To make this bread you need a cast iron pot. I use Le Creuset enamelled cast iron and one of my readers commented that she uses Henckel cast iron pot with equal success.
Bread baking is an organic experience that should not be missed. Just think of all the cooks and bakers of generations past doing exactly that in many kitchens around the world. It gives me a sense of heritage, history and continuity and a delicious loaf of crusty bread along with it. With all the soups that I have been making lately a home made bread was a natural thing to make along with the soups.
I start the dough in the evening, let it rise overnight and through the next day and bake it late afternoon so it’s ready for dinner fresh and warm right out of the oven. This bread, sliced, makes a good crostini. Brush it with olive oil and grill before topping with something delicious.
Adapted from Jim Lahey Sullivan Street Bakery.

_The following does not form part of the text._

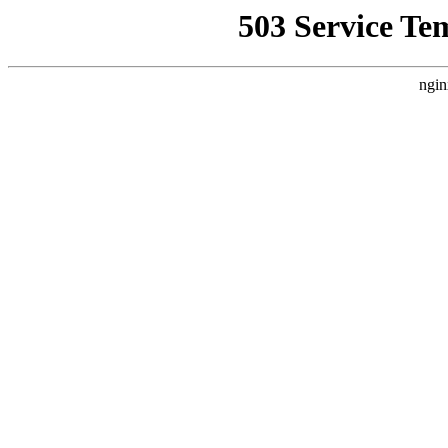
503 Service Te
ngin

3 cup all purpose flour (1 more cup for later)
1/4 teaspoon instant style dry yeast
1.5 teaspoon coarse sea salt
1.5 cups water
2 cups green or black olive
A large handful of fresh rosemary, minced
Place flour, yeast and salt in a bow and mix.
Add the water all at once and mix it into the flour by hand or with a wooden spoon. Just mix until combined, there will be flour left on the sides of the bowl and that’s fine. You can leave it in the same bowl (Lahey does), or place it in a clean bowl (I do).

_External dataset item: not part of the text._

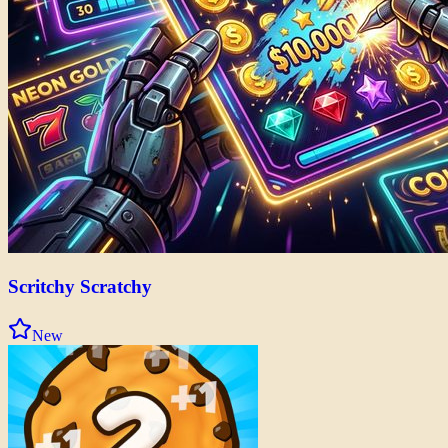
Scritchy Scratchy
New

Cover the bowl with plastic wrap and leave in a warm spot in the kitchen for 18 hours undisturbed.
The dough will rise and fill the bowl and the top of the dough will be bubbly.
When you are ready to proceed sprinkle flour generously on the counter and pour the dough onto the floured surface. You will see the gluten in the stringy texture of the dough as you pour it out of the bowl.
Chop the olives, removing the pits and spread over and around the dough.
Scatter the chopped rosemary over the dough.
Sprinkle a little flour over the sticky dough and fold the four sides over into the center. Do this a couple fo time to distribute the olives and nuts throughout the dough.
Line a bowl with a cotton towel or parchment paper and sprinkle generously with flour. The nice thing about the parchment is that you can just throw it out when you are finished.
Lift the dough and place in the bowl seam side down. You will want the seam to be side up when you bake the bread, so it has room to expand.
Let the dough rest 2 hours.
An hour before you are ready to bake turn the oven on to 475F and place the cast iron pot in the over to heat.
When it’s time to bake remove the pot from the oven carefully and set the lid aside. Sprinkle flour into the bottom of the pot.
Lift the dough from the bowl (it’s sticky, don’t worry about the shape) and drop it into the hot pot seam side up.
Cover with a lid and return to the oven.
Bake for 30 minutes covered with the lid, then remove the lid and continue baking uncovered for another 15 minutes to let the crust brown.
Remove from the oven and carefully lift the bread from the pot and place on a rack.
Let cool a while before slicing (as if…).